*Requirement:*
Give back exactly the stretch of data below from the line holding "right wrist: (447, 482)" through the line holding "left hip: (458, 543)", both ends included, and leave the remaining lines out.

(Saved entries)
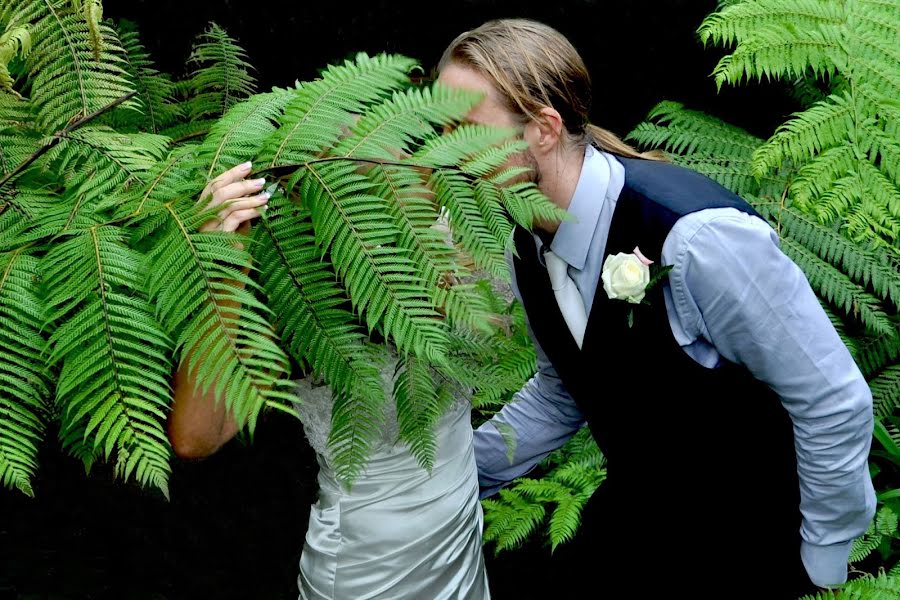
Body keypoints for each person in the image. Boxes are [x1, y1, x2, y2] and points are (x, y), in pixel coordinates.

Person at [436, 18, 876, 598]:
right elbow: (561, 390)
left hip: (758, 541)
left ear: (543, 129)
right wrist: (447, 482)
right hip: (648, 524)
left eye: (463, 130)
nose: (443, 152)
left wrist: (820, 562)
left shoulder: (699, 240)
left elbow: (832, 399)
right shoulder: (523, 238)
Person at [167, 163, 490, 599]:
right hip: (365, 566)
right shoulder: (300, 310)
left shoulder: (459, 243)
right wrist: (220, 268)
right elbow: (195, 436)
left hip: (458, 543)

---

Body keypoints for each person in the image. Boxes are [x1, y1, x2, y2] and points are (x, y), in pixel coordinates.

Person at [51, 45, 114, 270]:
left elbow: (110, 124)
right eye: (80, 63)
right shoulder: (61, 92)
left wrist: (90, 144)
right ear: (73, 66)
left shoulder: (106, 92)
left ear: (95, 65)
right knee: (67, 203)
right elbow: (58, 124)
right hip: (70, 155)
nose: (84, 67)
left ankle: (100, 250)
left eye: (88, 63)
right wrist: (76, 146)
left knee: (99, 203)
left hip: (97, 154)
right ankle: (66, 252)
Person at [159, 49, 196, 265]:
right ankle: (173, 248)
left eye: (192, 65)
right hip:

*Response to this task:*
right wrist: (447, 482)
right hip: (648, 524)
left eye: (463, 130)
nose: (443, 152)
left wrist: (820, 562)
left shoulder: (699, 240)
left elbow: (832, 399)
right shoulder: (523, 238)
Person at [167, 163, 490, 599]:
right hip: (365, 566)
right shoulder: (300, 310)
left shoulder: (459, 243)
right wrist: (220, 268)
right elbow: (195, 436)
left hip: (458, 543)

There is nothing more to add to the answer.